*** Opening Extracted material ***

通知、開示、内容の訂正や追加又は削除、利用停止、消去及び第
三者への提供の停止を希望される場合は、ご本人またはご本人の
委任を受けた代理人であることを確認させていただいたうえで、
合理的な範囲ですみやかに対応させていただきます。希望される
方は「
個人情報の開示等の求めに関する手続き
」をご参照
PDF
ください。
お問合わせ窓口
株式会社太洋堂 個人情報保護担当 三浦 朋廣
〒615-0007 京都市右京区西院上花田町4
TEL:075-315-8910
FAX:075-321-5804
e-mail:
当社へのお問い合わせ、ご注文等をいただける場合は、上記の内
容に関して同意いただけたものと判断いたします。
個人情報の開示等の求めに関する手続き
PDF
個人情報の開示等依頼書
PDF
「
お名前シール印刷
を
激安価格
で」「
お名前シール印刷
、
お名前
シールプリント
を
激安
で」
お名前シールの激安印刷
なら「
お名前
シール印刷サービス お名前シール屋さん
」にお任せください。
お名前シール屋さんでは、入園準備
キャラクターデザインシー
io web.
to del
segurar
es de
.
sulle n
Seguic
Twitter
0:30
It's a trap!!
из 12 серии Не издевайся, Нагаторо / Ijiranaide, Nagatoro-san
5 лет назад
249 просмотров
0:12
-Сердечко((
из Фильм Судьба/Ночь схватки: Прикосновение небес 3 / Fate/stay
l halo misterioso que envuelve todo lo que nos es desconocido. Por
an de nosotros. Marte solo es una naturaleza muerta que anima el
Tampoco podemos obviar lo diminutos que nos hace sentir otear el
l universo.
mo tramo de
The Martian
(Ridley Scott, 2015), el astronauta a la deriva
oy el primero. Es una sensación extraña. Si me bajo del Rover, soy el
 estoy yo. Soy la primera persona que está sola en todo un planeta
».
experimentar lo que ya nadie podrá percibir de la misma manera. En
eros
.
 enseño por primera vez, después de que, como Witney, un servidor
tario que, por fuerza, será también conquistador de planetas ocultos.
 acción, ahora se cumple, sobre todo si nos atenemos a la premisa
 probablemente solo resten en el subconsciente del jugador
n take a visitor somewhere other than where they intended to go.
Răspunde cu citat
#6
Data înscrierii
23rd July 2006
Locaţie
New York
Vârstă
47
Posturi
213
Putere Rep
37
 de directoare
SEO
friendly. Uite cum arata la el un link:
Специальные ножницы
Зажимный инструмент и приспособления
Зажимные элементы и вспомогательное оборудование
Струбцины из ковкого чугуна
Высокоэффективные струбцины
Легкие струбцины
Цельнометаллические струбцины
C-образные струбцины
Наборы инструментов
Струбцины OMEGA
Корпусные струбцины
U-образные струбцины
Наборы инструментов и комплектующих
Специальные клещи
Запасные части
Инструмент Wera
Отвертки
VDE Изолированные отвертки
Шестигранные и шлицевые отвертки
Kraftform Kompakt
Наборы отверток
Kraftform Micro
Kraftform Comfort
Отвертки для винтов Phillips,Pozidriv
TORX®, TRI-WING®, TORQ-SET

*** Closing Extracted material ***

Lines that contain "primera" are the result; find them in the entries above and copy each one.

 estoy yo. Soy la primera persona que está sola en todo un planeta
 enseño por primera vez, después de que, como Witney, un servidor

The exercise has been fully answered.